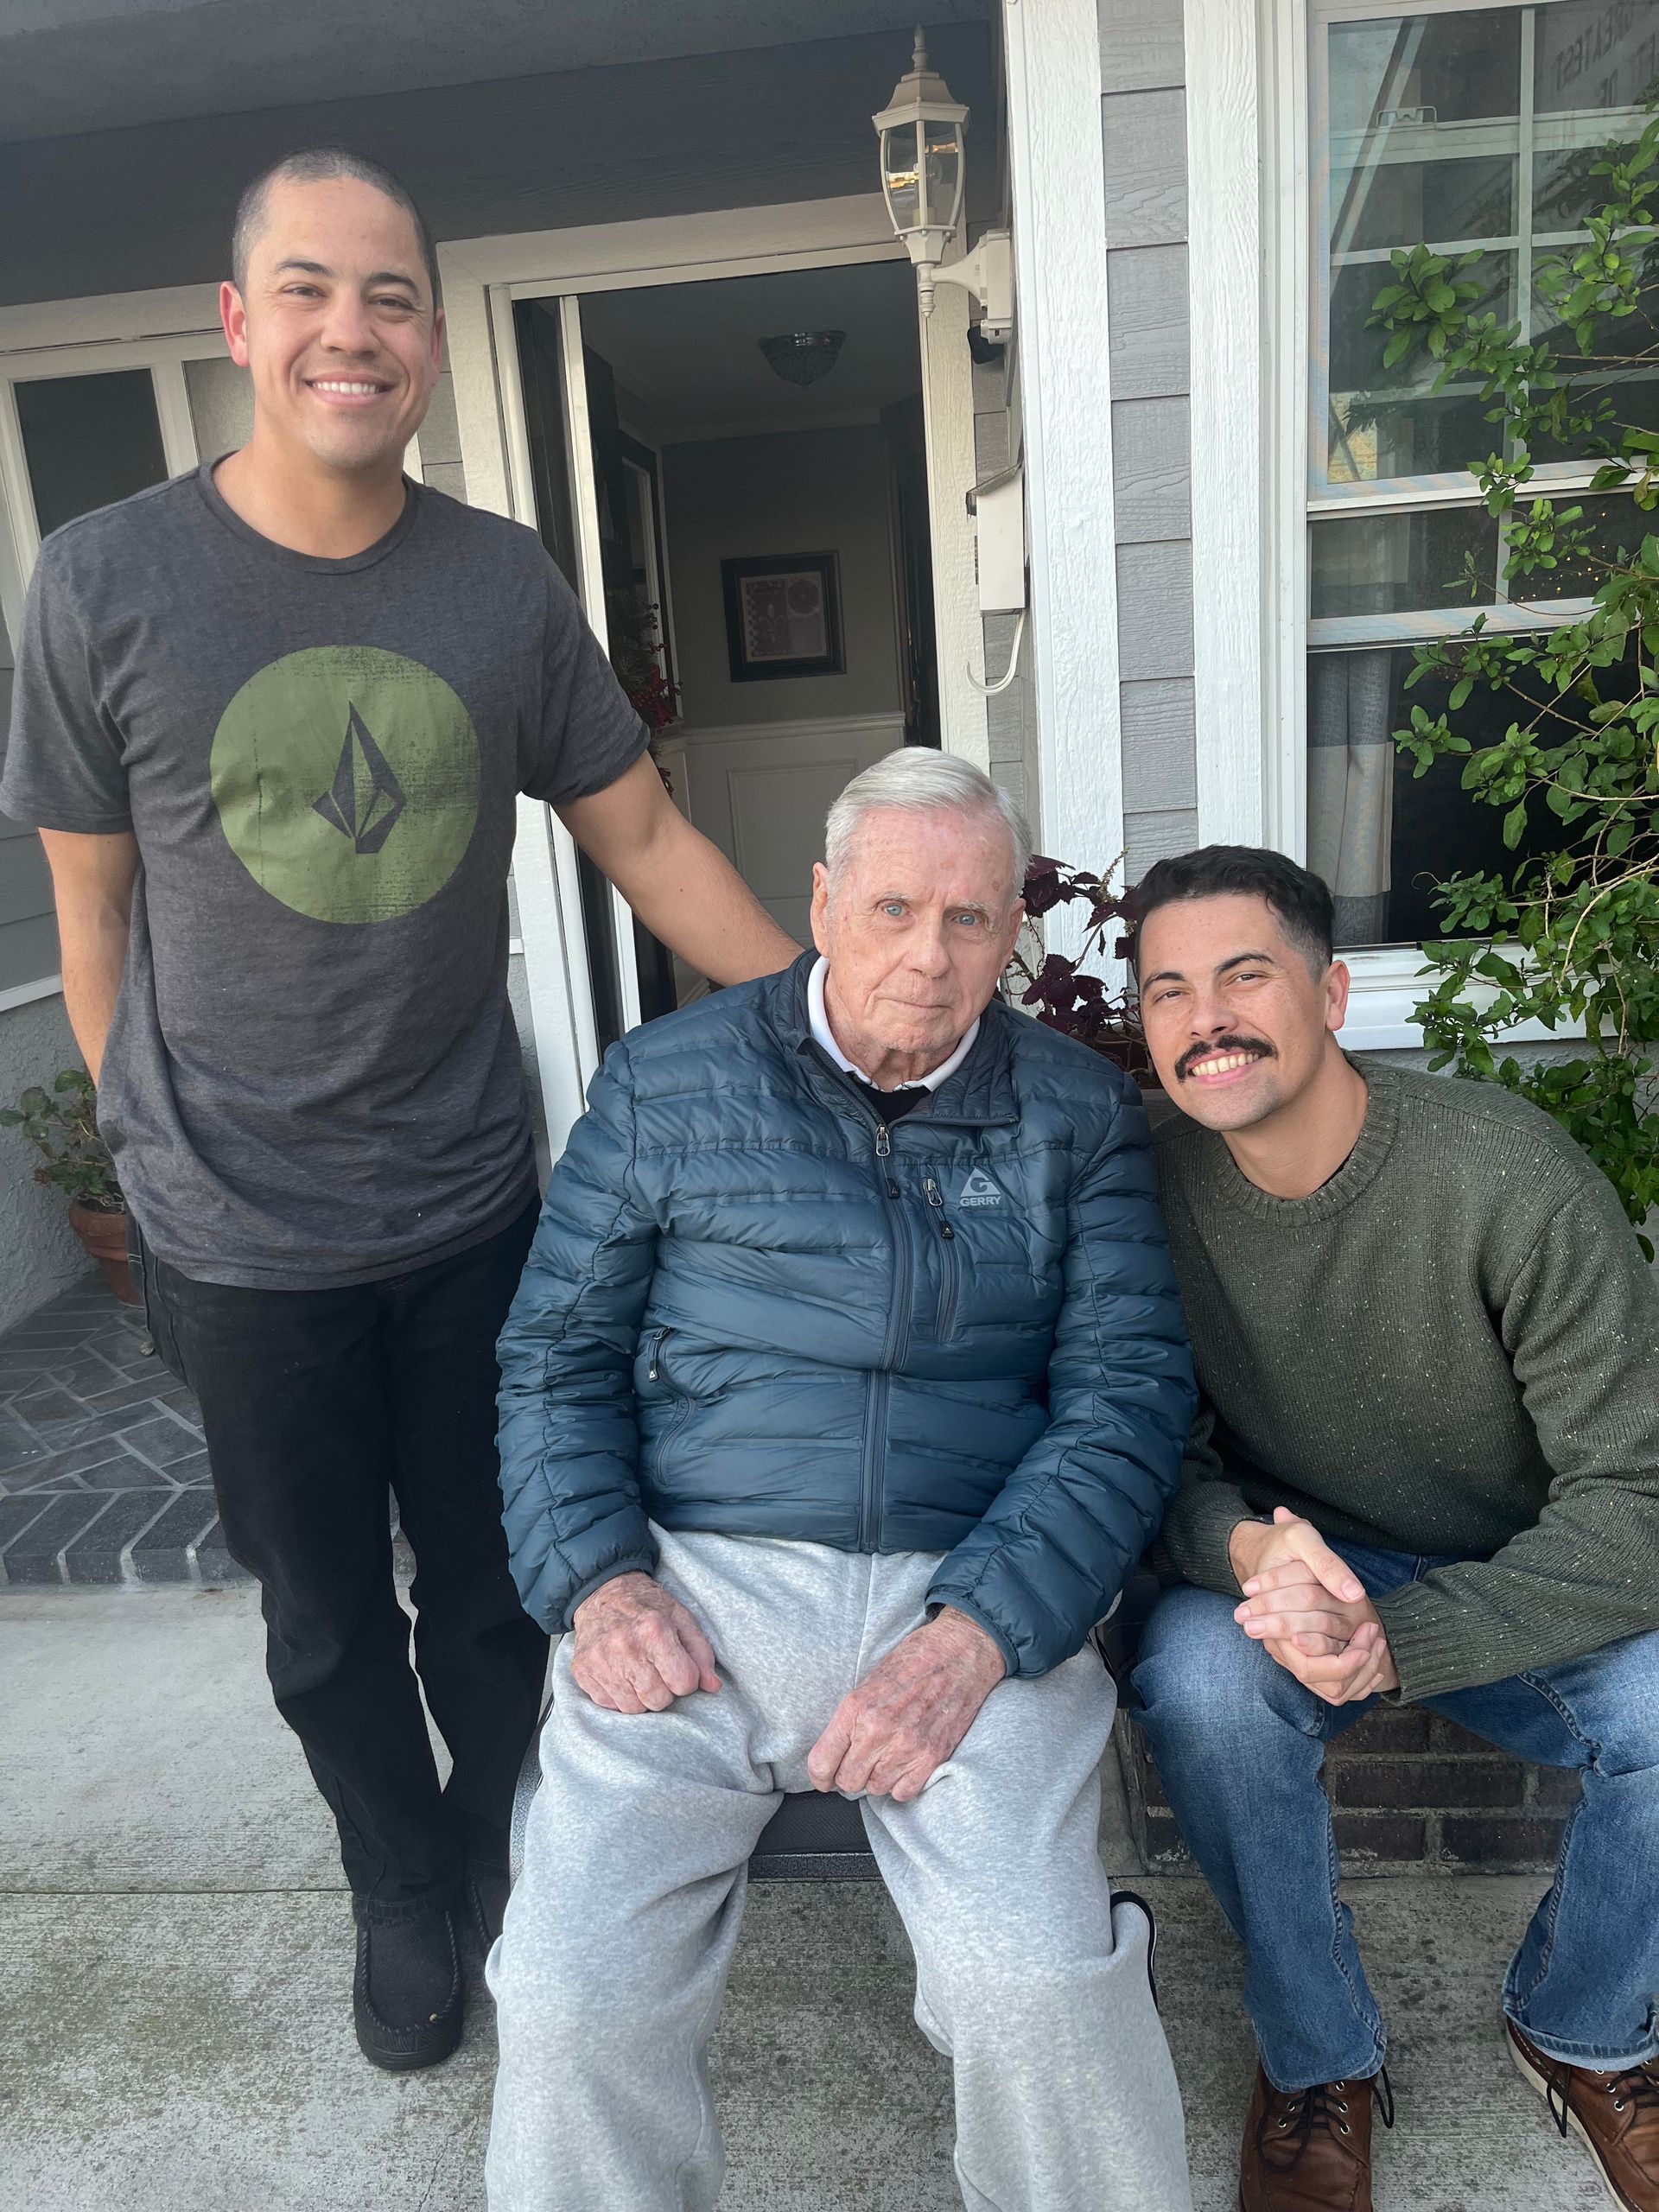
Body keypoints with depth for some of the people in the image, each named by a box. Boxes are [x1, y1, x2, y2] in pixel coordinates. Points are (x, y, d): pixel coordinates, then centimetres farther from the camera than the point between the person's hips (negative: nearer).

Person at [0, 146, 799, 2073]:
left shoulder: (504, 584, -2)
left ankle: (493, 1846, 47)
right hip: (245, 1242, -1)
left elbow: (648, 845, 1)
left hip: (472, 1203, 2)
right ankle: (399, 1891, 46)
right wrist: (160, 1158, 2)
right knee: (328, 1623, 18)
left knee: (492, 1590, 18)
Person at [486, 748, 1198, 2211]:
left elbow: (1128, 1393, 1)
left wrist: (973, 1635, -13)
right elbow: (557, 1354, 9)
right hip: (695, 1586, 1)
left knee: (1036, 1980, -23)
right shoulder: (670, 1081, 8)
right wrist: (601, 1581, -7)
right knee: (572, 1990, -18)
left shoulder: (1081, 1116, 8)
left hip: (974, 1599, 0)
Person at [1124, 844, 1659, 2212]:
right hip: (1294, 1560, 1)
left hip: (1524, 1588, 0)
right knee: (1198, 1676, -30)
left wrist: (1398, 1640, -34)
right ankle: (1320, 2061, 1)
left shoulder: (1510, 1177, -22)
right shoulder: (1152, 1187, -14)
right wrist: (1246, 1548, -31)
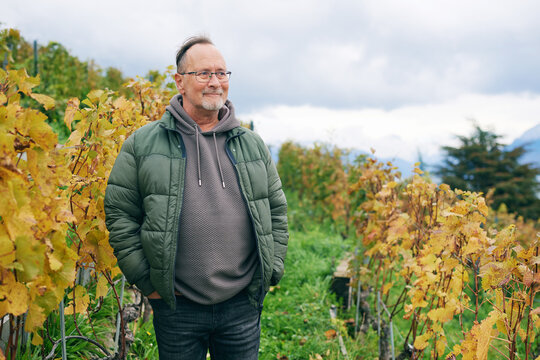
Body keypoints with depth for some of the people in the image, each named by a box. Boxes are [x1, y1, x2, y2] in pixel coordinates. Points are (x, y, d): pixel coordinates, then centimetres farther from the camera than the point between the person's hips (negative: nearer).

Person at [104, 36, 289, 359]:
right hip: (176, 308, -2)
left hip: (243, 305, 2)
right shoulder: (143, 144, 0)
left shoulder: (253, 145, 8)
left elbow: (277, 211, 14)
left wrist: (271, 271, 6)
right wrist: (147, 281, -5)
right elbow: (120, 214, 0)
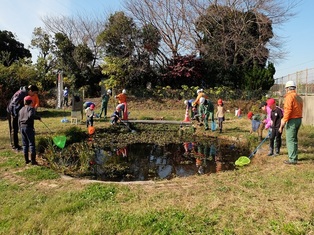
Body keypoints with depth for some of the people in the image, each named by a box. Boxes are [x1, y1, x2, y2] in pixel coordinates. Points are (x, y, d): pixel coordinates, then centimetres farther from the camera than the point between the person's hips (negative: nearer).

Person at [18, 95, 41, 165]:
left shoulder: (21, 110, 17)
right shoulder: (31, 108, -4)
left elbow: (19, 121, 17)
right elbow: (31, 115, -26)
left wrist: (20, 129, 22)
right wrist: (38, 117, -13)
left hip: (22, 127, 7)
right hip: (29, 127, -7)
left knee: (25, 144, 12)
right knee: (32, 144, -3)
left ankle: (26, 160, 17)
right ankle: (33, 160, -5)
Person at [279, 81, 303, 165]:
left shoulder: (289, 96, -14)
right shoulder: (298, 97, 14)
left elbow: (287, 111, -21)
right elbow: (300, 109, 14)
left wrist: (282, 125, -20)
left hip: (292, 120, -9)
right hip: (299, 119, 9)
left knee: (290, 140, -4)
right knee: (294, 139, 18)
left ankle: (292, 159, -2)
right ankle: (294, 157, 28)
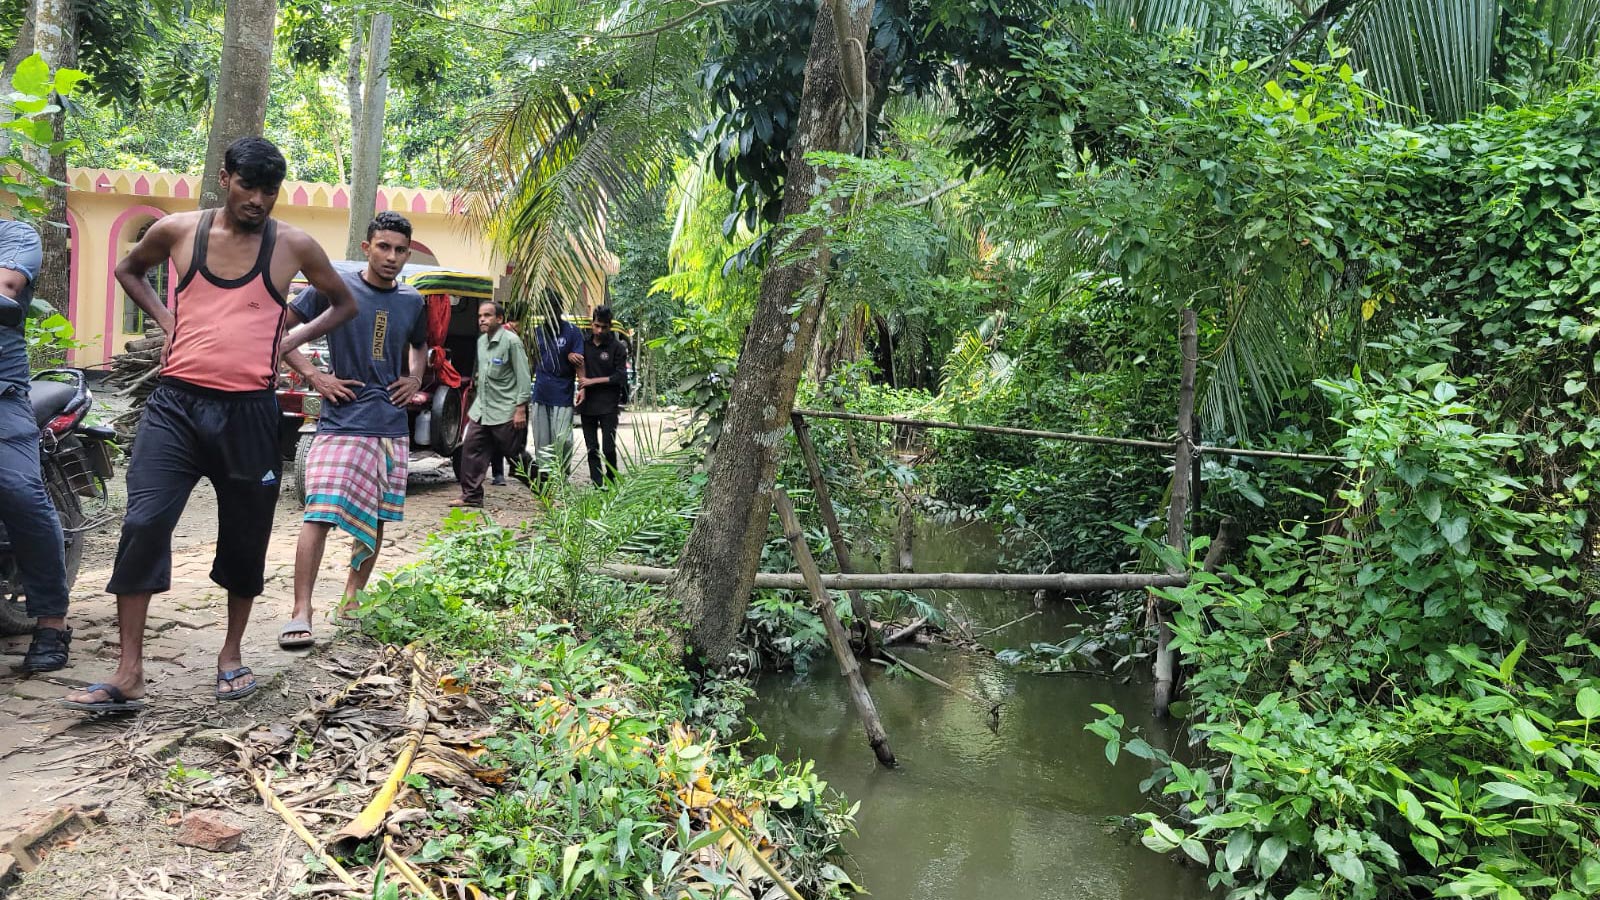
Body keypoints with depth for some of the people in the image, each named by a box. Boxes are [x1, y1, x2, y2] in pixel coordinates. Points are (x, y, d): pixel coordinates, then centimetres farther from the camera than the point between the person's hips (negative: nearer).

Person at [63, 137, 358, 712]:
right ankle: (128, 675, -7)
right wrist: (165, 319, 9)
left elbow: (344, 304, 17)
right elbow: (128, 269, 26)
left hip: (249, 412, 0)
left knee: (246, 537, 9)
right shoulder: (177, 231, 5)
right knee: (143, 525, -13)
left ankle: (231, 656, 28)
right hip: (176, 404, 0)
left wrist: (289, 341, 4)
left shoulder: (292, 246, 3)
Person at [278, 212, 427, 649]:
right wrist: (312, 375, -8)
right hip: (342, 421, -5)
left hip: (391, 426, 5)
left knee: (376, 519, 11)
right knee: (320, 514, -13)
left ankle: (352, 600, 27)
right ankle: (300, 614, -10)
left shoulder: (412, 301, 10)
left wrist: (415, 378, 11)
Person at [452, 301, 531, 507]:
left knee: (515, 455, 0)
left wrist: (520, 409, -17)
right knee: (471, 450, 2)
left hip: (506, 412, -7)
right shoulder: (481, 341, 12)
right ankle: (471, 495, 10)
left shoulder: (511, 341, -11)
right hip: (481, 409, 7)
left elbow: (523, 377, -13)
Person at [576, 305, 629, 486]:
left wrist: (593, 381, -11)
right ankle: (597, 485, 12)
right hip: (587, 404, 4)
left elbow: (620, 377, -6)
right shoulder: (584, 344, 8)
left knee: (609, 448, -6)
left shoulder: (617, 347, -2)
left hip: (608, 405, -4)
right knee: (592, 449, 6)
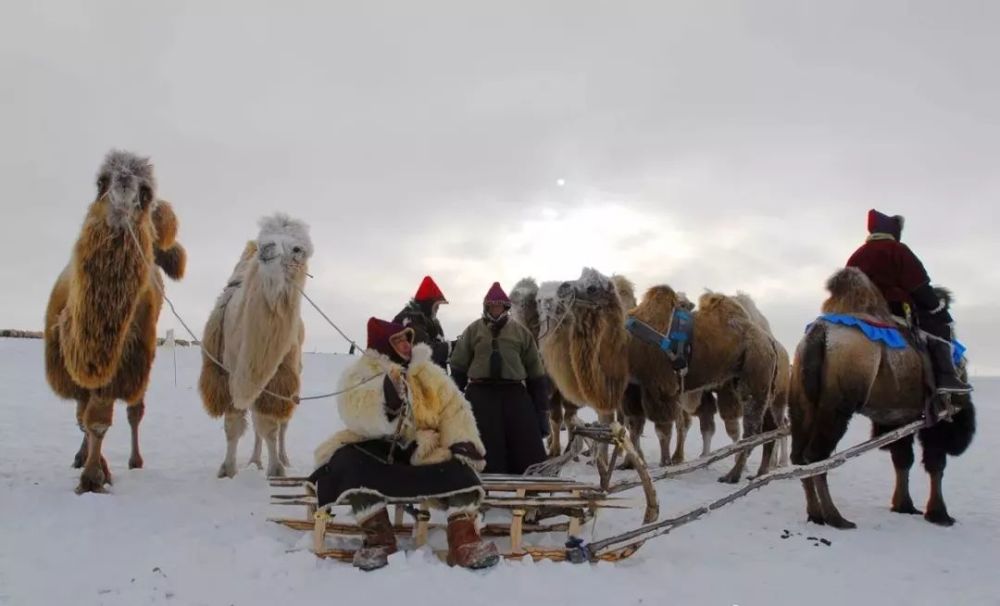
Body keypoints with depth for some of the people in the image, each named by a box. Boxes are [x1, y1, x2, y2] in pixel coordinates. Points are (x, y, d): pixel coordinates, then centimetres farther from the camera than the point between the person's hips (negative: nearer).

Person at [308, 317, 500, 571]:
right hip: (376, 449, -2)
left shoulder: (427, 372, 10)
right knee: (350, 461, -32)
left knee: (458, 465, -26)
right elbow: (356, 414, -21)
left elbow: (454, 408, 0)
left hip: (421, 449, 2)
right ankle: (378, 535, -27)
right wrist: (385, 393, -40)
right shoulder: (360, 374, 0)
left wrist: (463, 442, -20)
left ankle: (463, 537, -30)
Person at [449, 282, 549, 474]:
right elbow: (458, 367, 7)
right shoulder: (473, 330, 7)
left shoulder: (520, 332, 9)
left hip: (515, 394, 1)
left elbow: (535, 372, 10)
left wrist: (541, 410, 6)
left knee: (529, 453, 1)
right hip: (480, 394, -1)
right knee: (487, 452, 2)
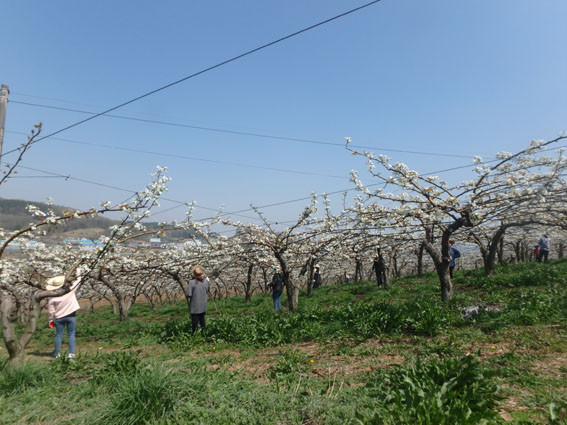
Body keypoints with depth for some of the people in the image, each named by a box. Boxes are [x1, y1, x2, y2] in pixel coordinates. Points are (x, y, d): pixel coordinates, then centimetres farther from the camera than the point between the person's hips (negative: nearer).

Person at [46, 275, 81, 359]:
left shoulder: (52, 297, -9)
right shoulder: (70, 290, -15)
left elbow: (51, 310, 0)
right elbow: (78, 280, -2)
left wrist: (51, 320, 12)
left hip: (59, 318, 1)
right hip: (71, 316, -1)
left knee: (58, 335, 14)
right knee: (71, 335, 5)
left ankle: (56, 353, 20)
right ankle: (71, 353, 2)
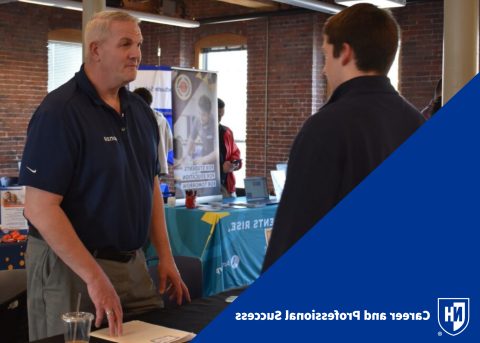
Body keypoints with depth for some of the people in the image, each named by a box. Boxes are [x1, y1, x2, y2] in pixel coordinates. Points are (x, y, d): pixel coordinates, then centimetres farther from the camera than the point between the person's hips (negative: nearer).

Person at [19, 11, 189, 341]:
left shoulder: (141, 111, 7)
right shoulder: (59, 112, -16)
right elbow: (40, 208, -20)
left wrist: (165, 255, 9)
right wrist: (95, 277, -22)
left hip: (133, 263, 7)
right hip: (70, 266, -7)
::::
● Your task
Leave out every line above except those from the line with "right hip: (481, 409, 7)" up to and including the line with "left hip: (608, 405, -4)", and copy those exactly.

● Answer to the exercise
right hip: (481, 409, 7)
left elbow: (523, 377, -13)
Person at [576, 305, 629, 486]:
left wrist: (593, 381, -11)
right ankle: (597, 485, 12)
right hip: (587, 404, 4)
left elbow: (620, 377, -6)
right shoulder: (584, 344, 8)
left knee: (609, 448, -6)
left shoulder: (617, 347, -2)
left hip: (608, 405, -4)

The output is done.